Required work
Transcribe each entry in full, and leave the images out.

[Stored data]
__________

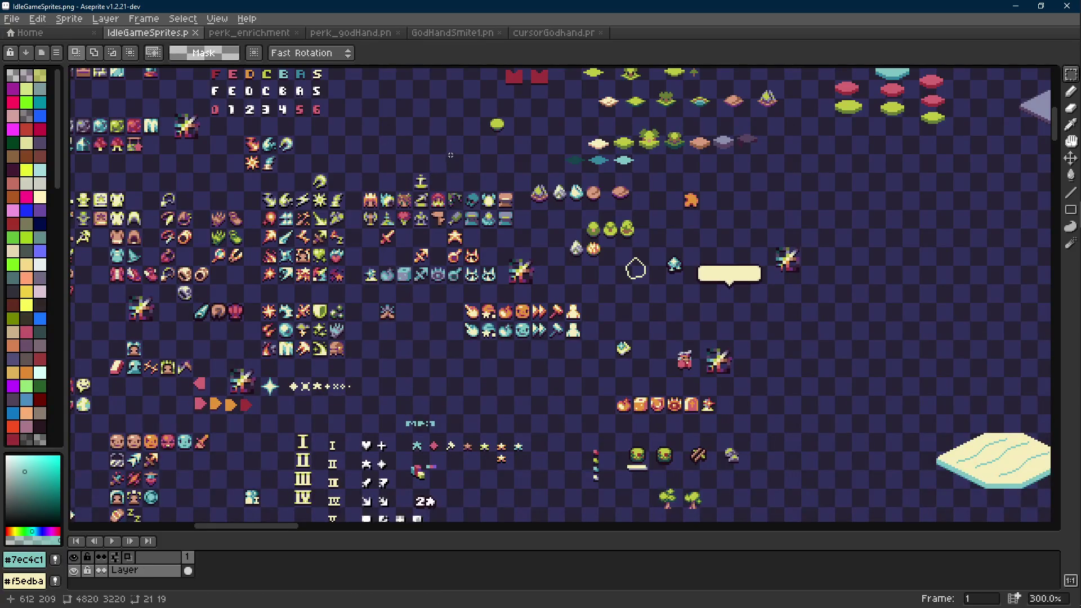
click(1015, 6)
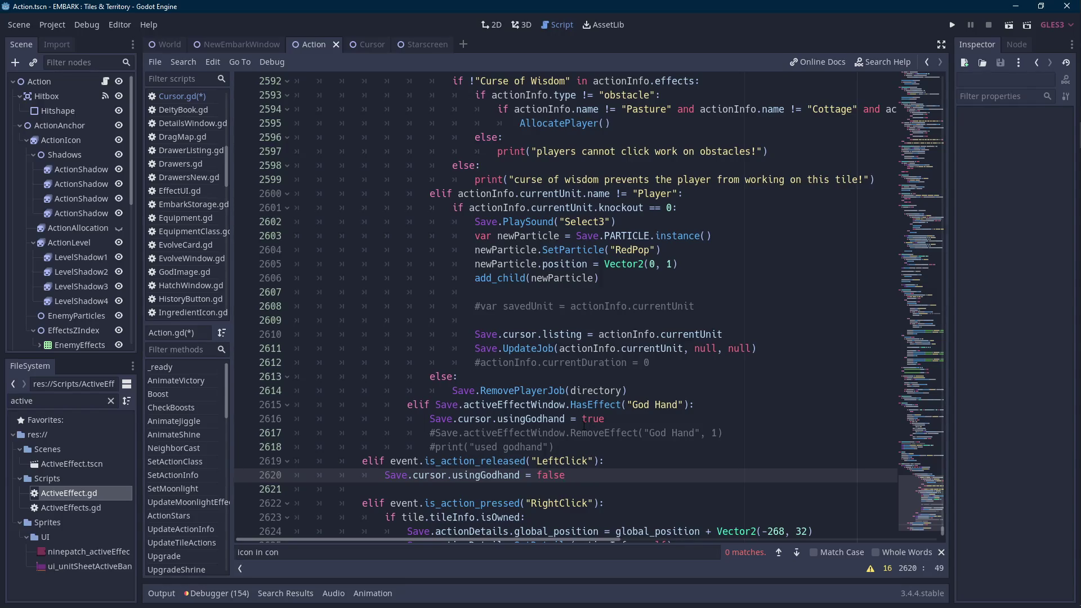
scroll(584, 425, down, 1)
At the end of Cursor.gd's _process, add an 'if usingGodhand:' block with a pass placeholder.
double_click(506, 433)
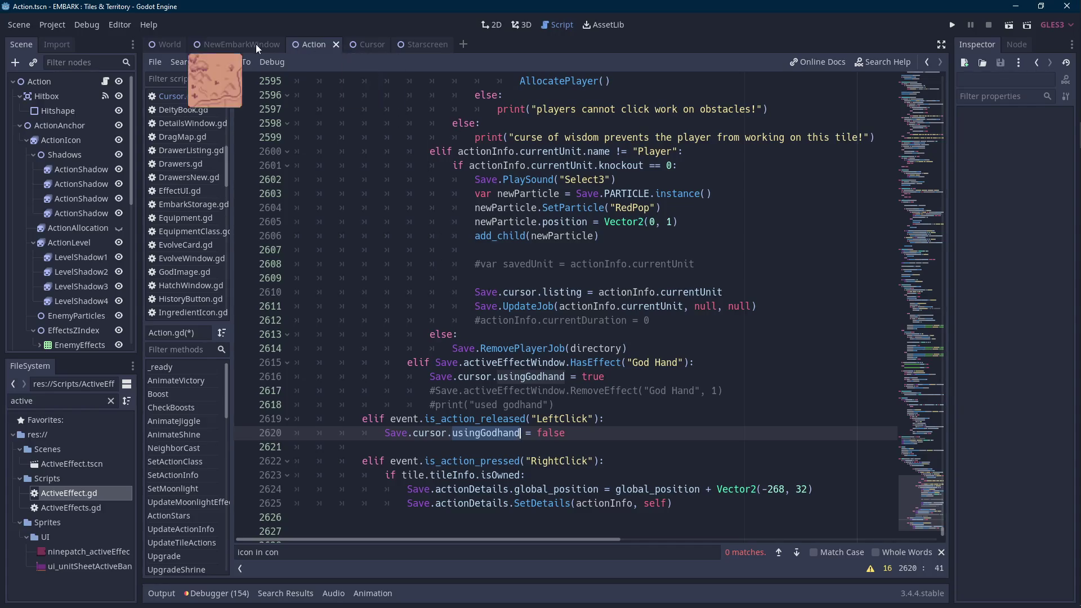
click(366, 44)
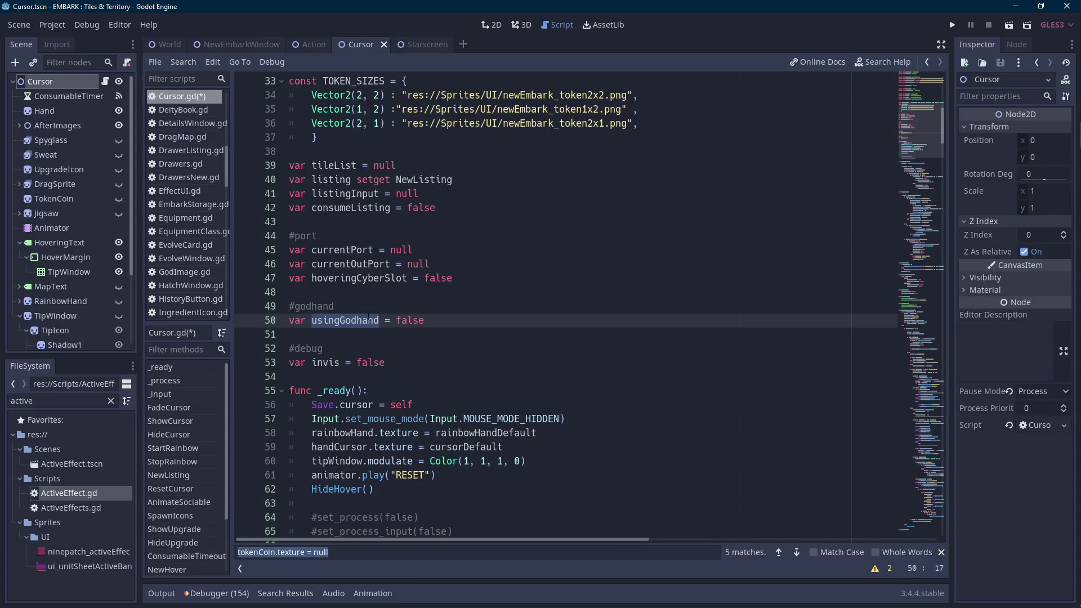
scroll(372, 319, down, 4)
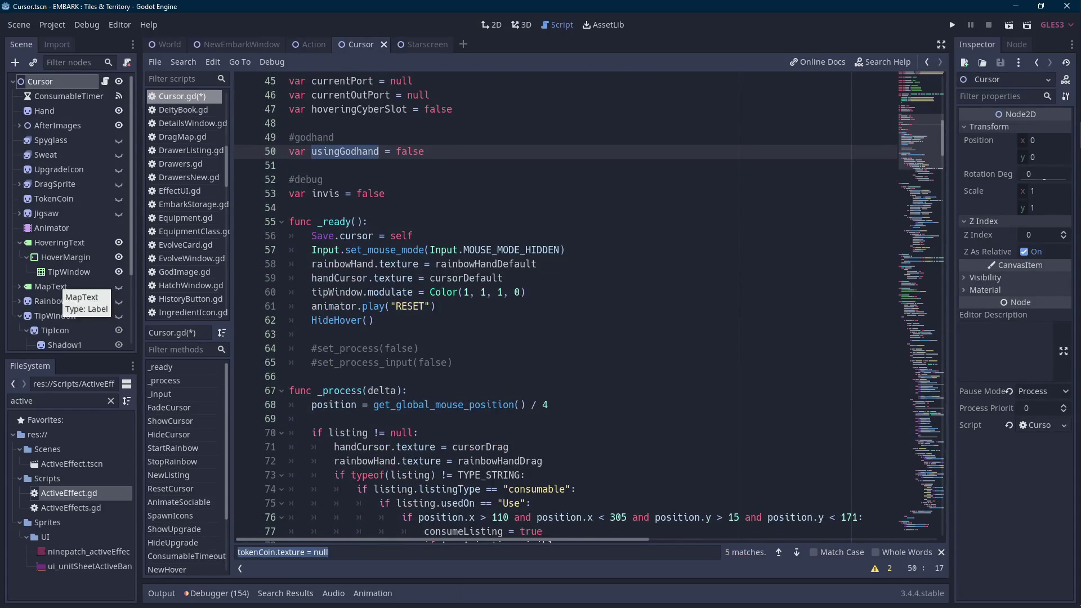
click(304, 376)
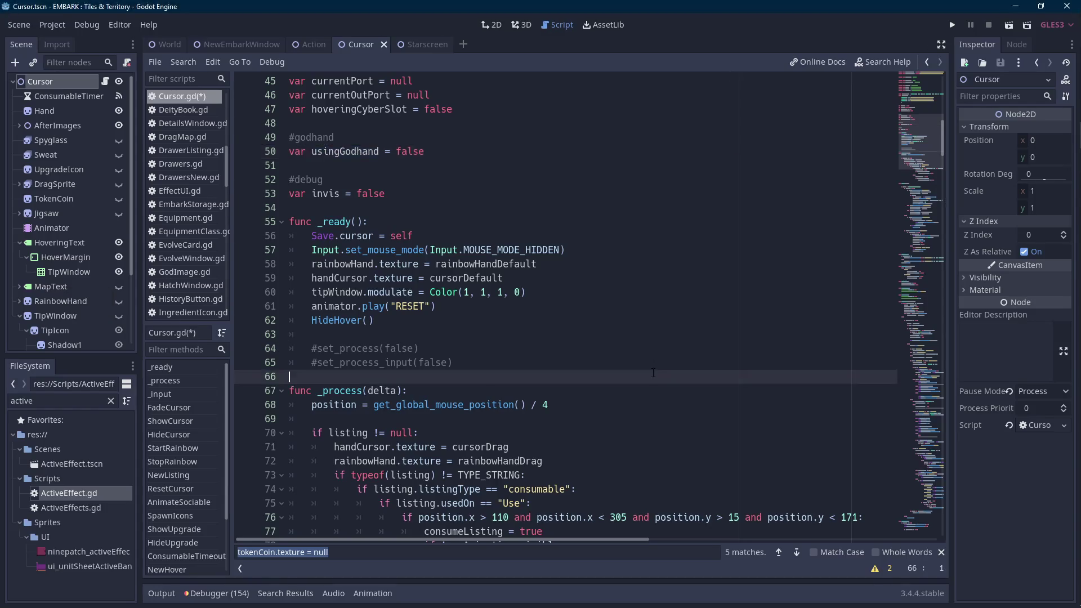
scroll(616, 371, down, 8)
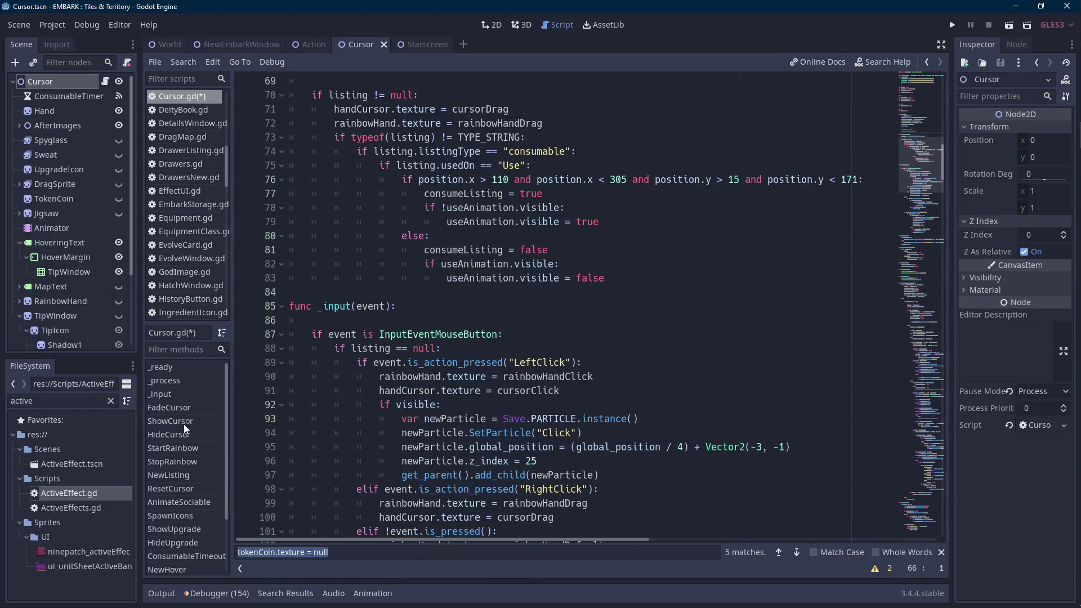
click(179, 381)
click(672, 398)
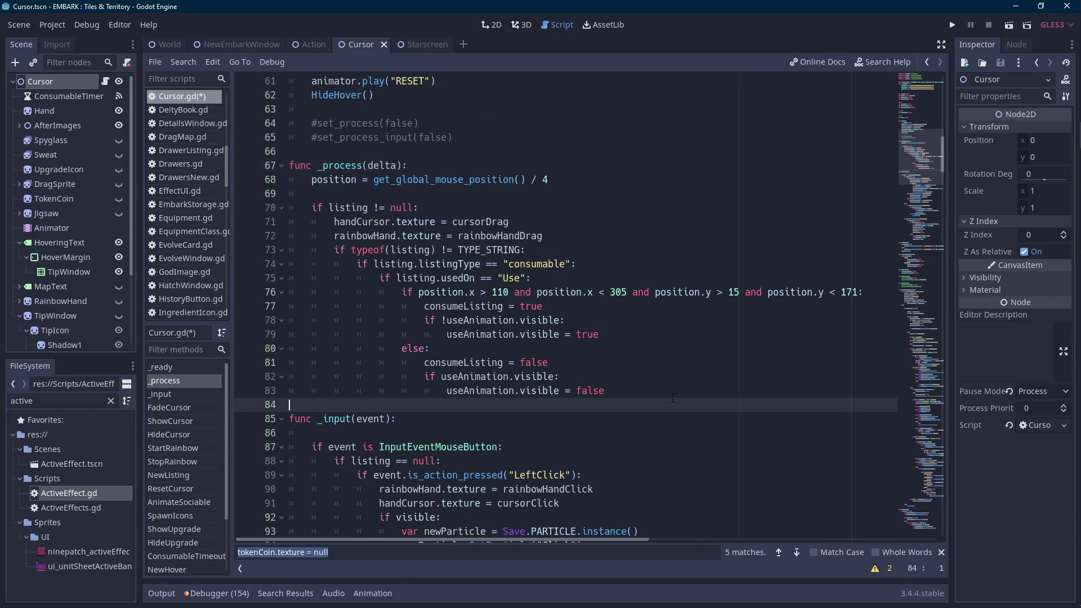
key(Return)
key(Up)
text(if usingGodhand:)
key(Return)
text(pass)
Declare var godhandDelay = 1 under the usingGodhand variable.
scroll(673, 398, up, 6)
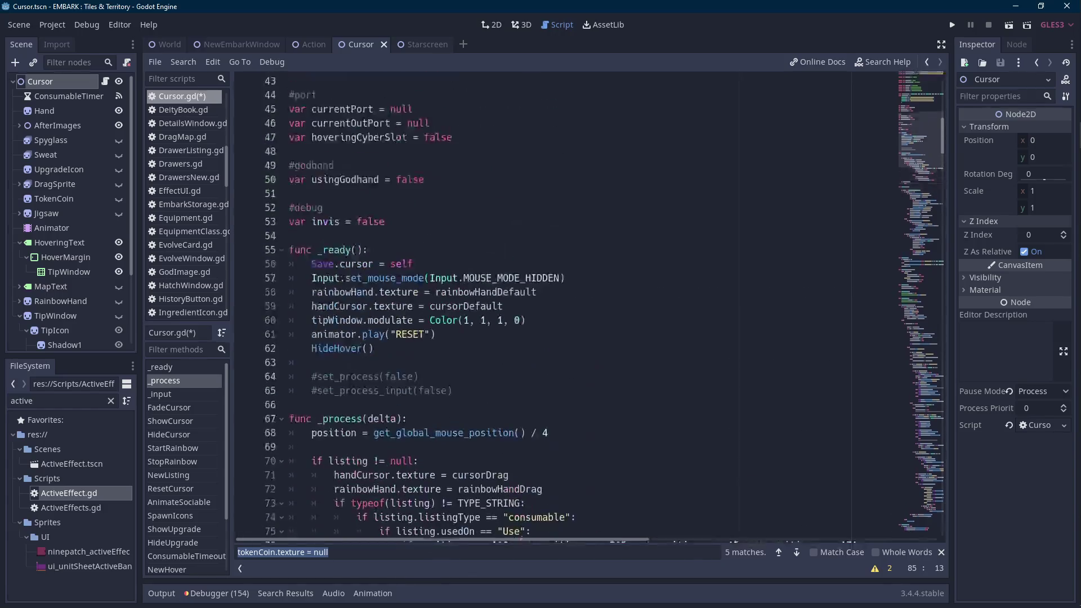
click(469, 183)
key(Return)
text(var godhandD)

__________

Result for this task
click(1015, 6)
scroll(584, 425, down, 1)
At the end of Cursor.gd's _process, add an 'if usingGodhand:' block with a pass placeholder.
double_click(506, 433)
click(366, 44)
scroll(372, 319, down, 4)
click(304, 376)
scroll(616, 371, down, 8)
click(179, 381)
click(672, 398)
key(Return)
key(Up)
text(if usingGodhand:)
key(Return)
text(pass)
Declare var godhandDelay = 1 under the usingGodhand variable.
scroll(673, 398, up, 6)
click(469, 183)
key(Return)
text(var godhandD)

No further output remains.